Instructions for the task
Spot each line in the data below containing "APIBlueprint" and copy it.

Entries supplied
--------------------
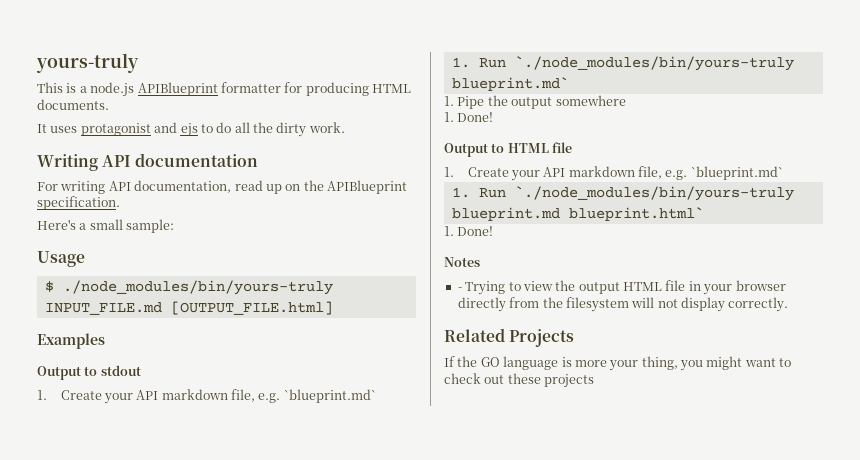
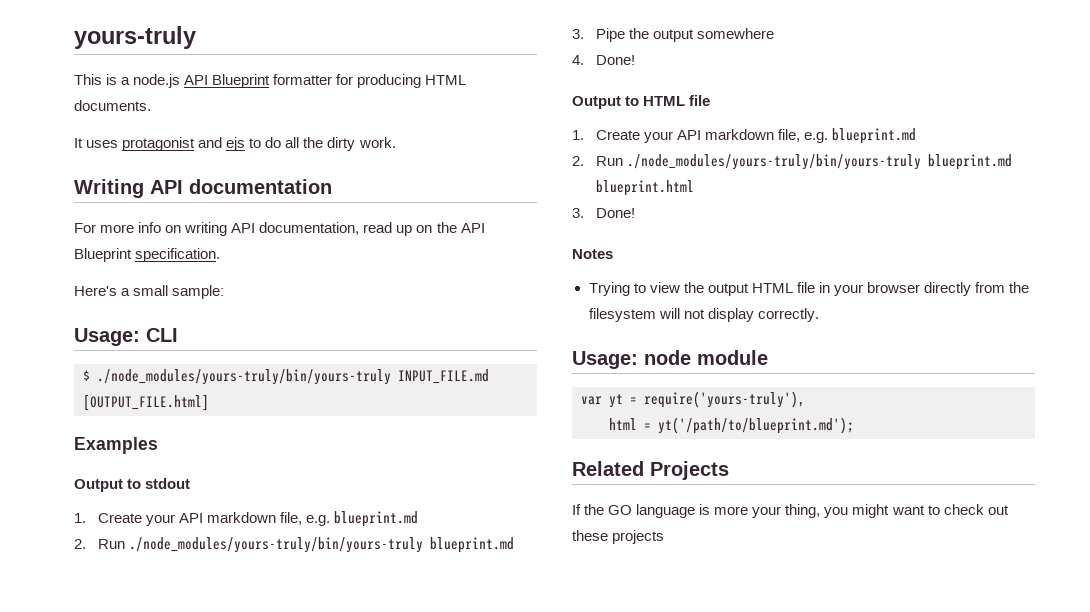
[137,82,218,96] APIBlueprint -> [184,74,271,88] API Blueprint
(58, 186) none -> [100,222,182,233] more info on
[327,180,407,194] APIBlueprint -> [460,223,485,233] [74,248,132,262] API Blueprint
[37,251,85,267] Usage -> [74,328,178,346] Usage: CLI
[62,280,333,295] ./node_modules/bin/yours-truly -> [97,369,391,385] ./node_modules/yours-truly/bin/yours-truly
[283,389,376,403] [451,56,794,71] [451,77,569,91] [444,96,454,106] `blueprint.md` // 1. Run `./node_modules/bin/yours-truly blueprint.md` // 1. -> [334,511,419,527] [74,537,514,553] [572,29,584,39] blueprint.md // 2. Run ./node_modules/yours-truly/bin/yours-truly blueprint.md // 3.
[444,112,454,122] 1. -> [572,55,584,65] 4.
[690,166,783,180] [451,186,794,201] [451,207,704,221] [444,226,454,236] `blueprint.md` // 1. Run `./node_modules/bin/yours-truly blueprint.md blueprint.html` // 1. -> [832,128,917,144] [572,154,1012,170] [595,180,694,196] [572,208,584,218] blueprint.md // 2. Run ./node_modules/yours-truly/bin/yours-truly blueprint.md blueprint.html // 3.
[457,287,462,291] - -> (613, 254) none
(789, 304) none -> [572,350,768,369] [581,391,805,408] [609,417,854,434] // Usage: node module // var yt = require('yours-truly'), // html = yt('/path/to/blueprint.md');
--------------------
Solution for this exercise
[137,82,218,96] APIBlueprint -> [184,74,271,88] API Blueprint
[327,180,407,194] APIBlueprint -> [460,223,485,233] [74,248,132,262] API Blueprint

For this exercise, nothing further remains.